Advertisement

A Doctor Crumbles in the Face of Death

Share

Your article “Scared to Death” (Jan. 14) sounded a very deep chord in me. Aging, death and grief have become so abhorrent in our culture that it isn’t surprising that clinical depression has become a rampant dysfunction among the aging.

The saddest example of what the View article addressed was the behavior of my parents’ doctor of many, many years. He was revered by both of them. They never failed to take him homemade candies or chutneys or send cards to the office, and they always paid at the time of the visit rather than waiting for Medicare.

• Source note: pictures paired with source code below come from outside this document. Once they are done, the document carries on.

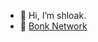 - 👋 Hi, I’m shloak.
- 👀 [Bonk Network](https://github.com/bonknetwork/)

<!---
shloakvatsyayan/shloakvatsyayan is a ✨ special ✨ repository because its `README.md` (this file) appears on your GitHub profile.
You can click the Preview link to take a look at your changes.
--->

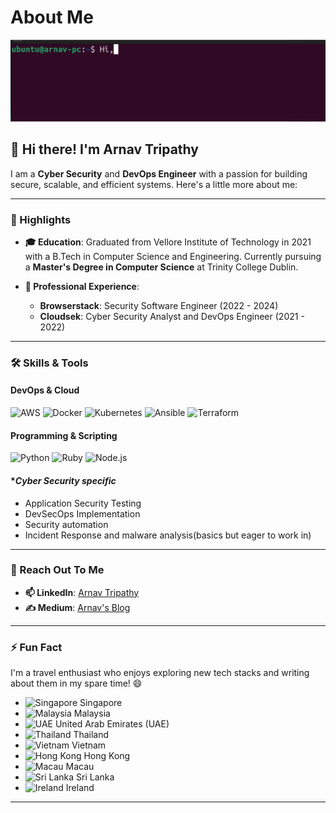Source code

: # About Me

<div>
    <img src="./assets/about_arnav.gif" alt="About Me Terminal GIF"/>
</div>

## 👋 Hi there! I'm Arnav Tripathy

I am a **Cyber Security** and **DevOps Engineer** with a passion for building secure, scalable, and efficient systems. Here's a little more about me:

---

### 🌟 Highlights

- **🎓 Education**: Graduated from Vellore Institute of Technology in 2021 with a B.Tech in Computer Science and Engineering. Currently pursuing a **Master's Degree in Computer Science** at Trinity College Dublin.

- **💼 Professional Experience**:
  - **Browserstack**: Security Software Engineer (2022 - 2024)
  - **Cloudsek**: Cyber Security Analyst and DevOps Engineer (2021 - 2022)

---

### 🛠️ Skills & Tools

#### **DevOps & Cloud**
![AWS](https://img.shields.io/badge/AWS-232F3E?style=for-the-badge&logo=amazon-aws&logoColor=white)
![Docker](https://img.shields.io/badge/Docker-2496ED?style=for-the-badge&logo=docker&logoColor=white)
![Kubernetes](https://img.shields.io/badge/Kubernetes-326CE5?style=for-the-badge&logo=kubernetes&logoColor=white)
![Ansible](https://img.shields.io/badge/Ansible-EE0000?style=for-the-badge&logo=ansible&logoColor=white)
![Terraform](https://img.shields.io/badge/Terraform-7B42BC?style=for-the-badge&logo=terraform&logoColor=white)

#### **Programming & Scripting**
![Python](https://img.shields.io/badge/Python-3776AB?style=for-the-badge&logo=python&logoColor=white)
![Ruby](https://img.shields.io/badge/Ruby-CC342D?style=for-the-badge&logo=ruby&logoColor=white)
![Node.js](https://img.shields.io/badge/Node.js-339933?style=for-the-badge&logo=nodedotjs&logoColor=white)

#### **Cyber Security specific*
- Application Security Testing
- DevSecOps Implementation
- Security automation
- Incident Response and malware analysis(basics but eager to work in)

---

### 💬 Reach Out To Me

- **📫 LinkedIn**: [Arnav Tripathy](https://in.linkedin.com/in/arnav-tripathy)
- **✍️ Medium**: [Arnav's Blog](https://arnavtripathy98.medium.com/)

---

### ⚡ Fun Fact

I'm a travel enthusiast who enjoys exploring new tech stacks and writing about them in my spare time! 😄


- ![Singapore](https://flagcdn.com/w40/sg.png) Singapore
- ![Malaysia](https://flagcdn.com/w40/my.png) Malaysia
- ![UAE](https://flagcdn.com/w40/ae.png) United Arab Emirates (UAE)
- ![Thailand](https://flagcdn.com/w40/th.png) Thailand
- ![Vietnam](https://flagcdn.com/w40/vn.png) Vietnam
- ![Hong Kong](https://flagcdn.com/w40/hk.png) Hong Kong
- ![Macau](https://flagcdn.com/w40/mo.png) Macau
- ![Sri Lanka](https://flagcdn.com/w40/lk.png) Sri Lanka
- ![Ireland](https://flagcdn.com/w40/ie.png) Ireland

---
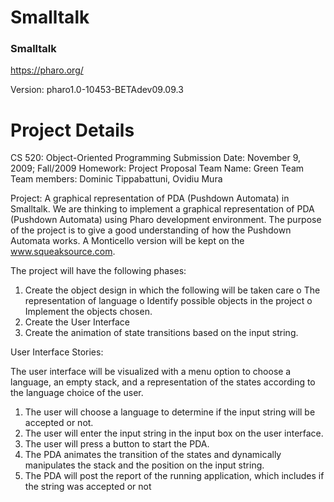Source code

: # Smalltalk 


### Smalltalk

https://pharo.org/

Version: pharo1.0-10453-BETAdev09.09.3




# Project Details



CS 520: Object-Oriented Programming
Submission Date: November 9, 2009; Fall/2009
Homework: Project Proposal
Team Name: Green Team
Team members: Dominic Tippabattuni, Ovidiu Mura

Project: A graphical representation of PDA (Pushdown Automata) in Smalltalk. We are thinking to implement a graphical representation of PDA (Pushdown Automata) using Pharo development environment. The purpose of the project is to give a good understanding of how the Pushdown Automata works. A Monticello version will be kept on the www.squeaksource.com.

The project will have the following phases:
1. Create the object design in which the following will be taken care
	o The representation of language
	o Identify possible objects in the project
	o Implement the objects chosen.
2. Create the User Interface
3. Create the animation of state transitions based on the input string.

User Interface Stories:

The user interface will be visualized with a menu option to choose a language, an empty stack, and a representation of the states according to the language choice of the user.
1. The user will choose a language to determine if the input string will be accepted or not.
2. The user will enter the input string in the input box on the user interface.
3. The user will press a button to start the PDA.
4. The PDA animates the transition of the states and dynamically manipulates the stack and the position on the input string.
5. The PDA will post the report of the running application, which includes if the string was accepted or not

Yet his behavior, particularly during my father’s last hours, was shocking. He didn’t even look at my father, and, when my father was sedated but not unconscious, he pressed for my consent to an autopsy while standing in front of my father’s bed. Moments after my father’s death (having left the intensive-care unit to go to the cafeteria while his patient died), he again was adamant about the autopsy. No sympathy or kind words were offered.

Advertisement

My stepmother had died in another nearby hospital several months earlier. She was there several days, and this doctor never called or visited, even though he had been contacted by the doctor assigned to her.

I concluded that he was not only unwilling to deal with losing a patient, but was probably terrified of death. If our own doctors can’t deal with death, we really do have a reason to be scared.